Reacting to the Times story, Vice President Dick Cheney declared that the financial surveillance was "absolutely essential." And apparently the SWIFT-tapping program has scored some significant successes; the feds captured the mastermind of the 2002 bombing in Bali that killed more than 200 people, predominantly Australians, as well as a Brooklyn man who laundered huge cash transfers to al-Qaida agents in Pakistan.

And, of course, the results in the last five years, since 9/11, speak for themselves: Something has been going right on the homeland security front. The recent arrests of seven men in Miami, accused of plotting, however vaguely, to blow up the Sears Tower in Chicago, is a reminder that homeland securitizers are vigilant.

Much of the political reaction to the Times story has been fierce: Rep. Peter King (R-Seaford), chairman of the House homeland security committee, called on the attorney general to "begin an investigation and prosecution of The New York Times - the reporters, the editors and the publisher."

King added, "We're at war, and for the Times to release information about secret operations and methods is treasonous." Similar criticism, using the T-word, chorused across cable news, talk radio and the blogosphere.

Yet all of this might sound a bit familiar, because the Times' latest revelations come on the heels of similar Times revelations last December, concerning the government's effort to wiretap terrorists' phone calls.

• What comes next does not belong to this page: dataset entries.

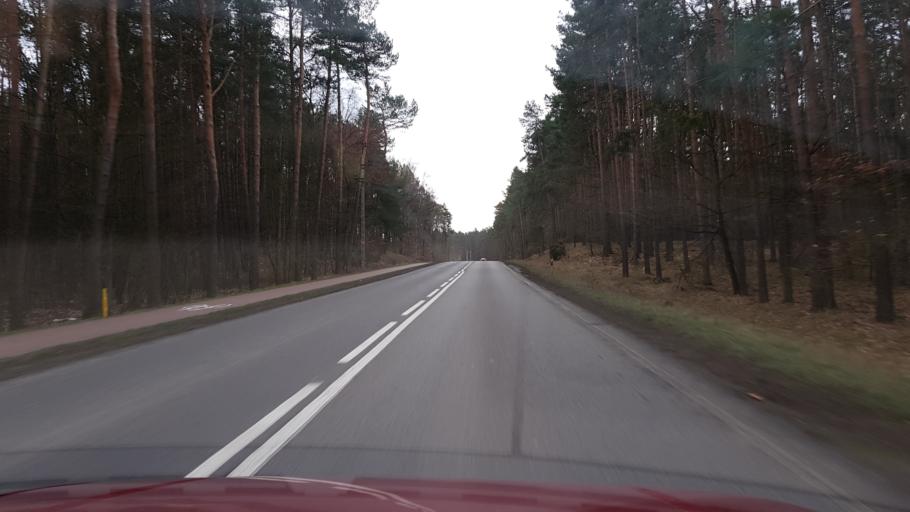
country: PL
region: West Pomeranian Voivodeship
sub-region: Powiat policki
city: Dobra
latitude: 53.5241
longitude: 14.4693
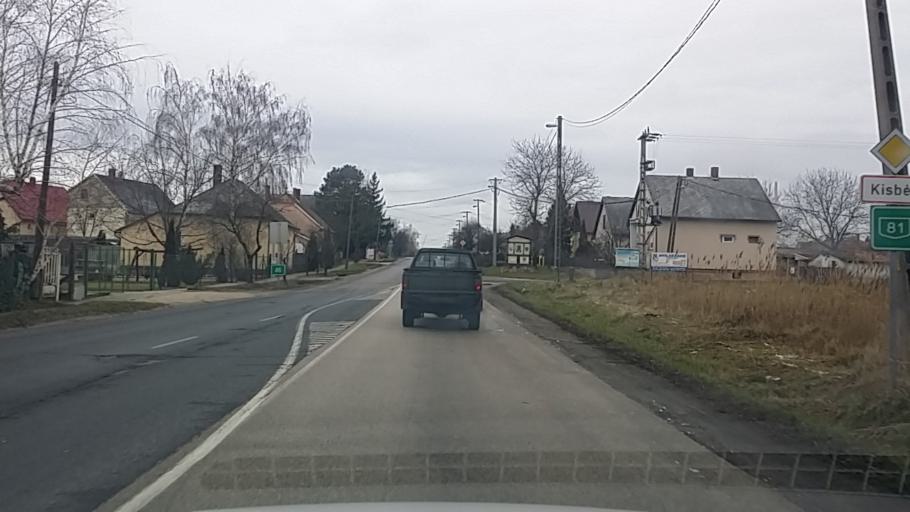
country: HU
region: Komarom-Esztergom
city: Kisber
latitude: 47.5064
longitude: 18.0431
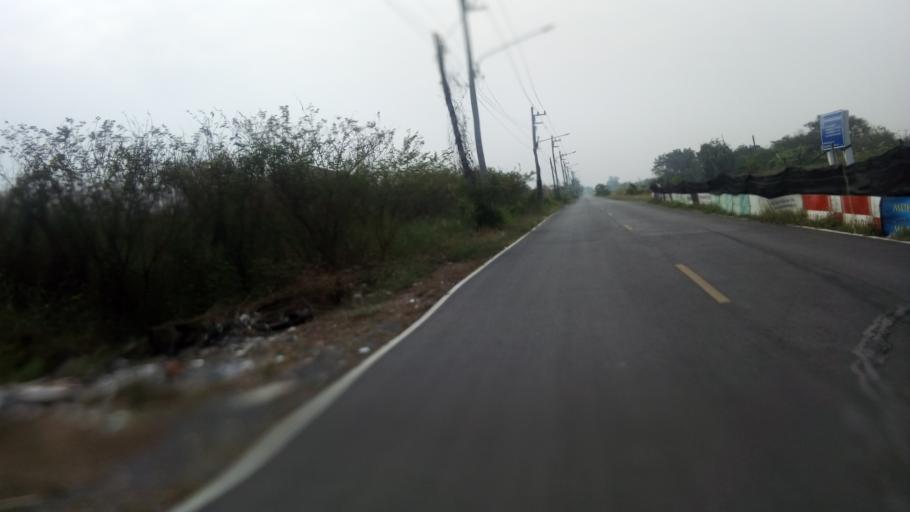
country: TH
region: Pathum Thani
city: Nong Suea
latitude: 14.0575
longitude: 100.8468
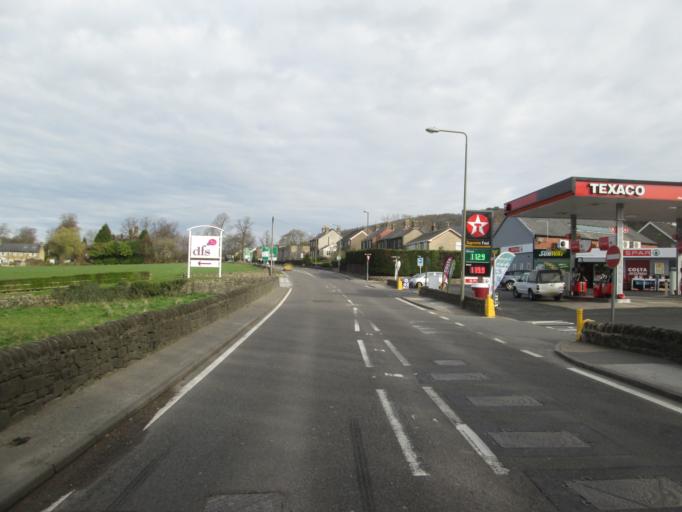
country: GB
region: England
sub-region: Derbyshire
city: Matlock
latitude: 53.1605
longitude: -1.5872
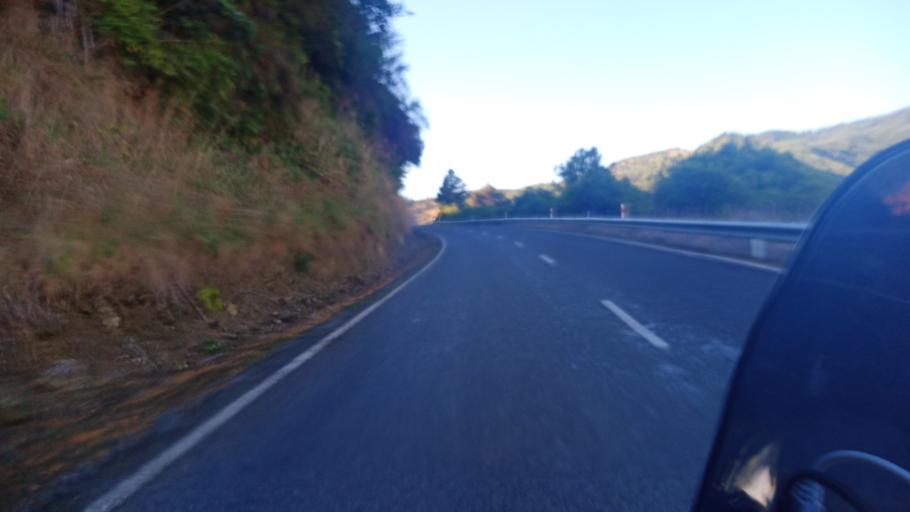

Those earlier disclosures led Gabriel Schoenfeld, writing in the March issue of Commentary magazine, to assert that it was "perfectly clear" that the Times could and should be prosecuted under the Espionage Act of 1917.

After 6,700 words of close legal analysis, Schoenfeld asked whether "we as a nation can afford to permit the reporters and editors of a great newspaper to become the unelected authority that determines for all of us what is a legitimate secret and what is not." Schoenfeld's answer: "Like the Constitution itself, the First Amendment's protections of freedom of the press are not a suicide pact." In other words, stop the Times. But now the Times has done it again.

So why hasn't the Bush administration done anything? One answer, of course, is that the wheels of justice grind slow - and unseen, at least for a while. But a better answer comes from Fox News' Bill O'Reilly, who argues that the Bush administration has been "intimidated" by the media and by allied critics in Congress. That would explain the Boston Globe story on Monday, detailing how the Bushies, who once asserted that the phone taps were perfectly legal just the way they were, are now willing to accept closer Congressional supervision. So score a media-political victory for the Times.

And so the Gray Lady has every reason to think it will win this latest battle, too. The fate of the war on terror, of course, is another story - but the Times is too busy crushing George W. Bush to worry much about that.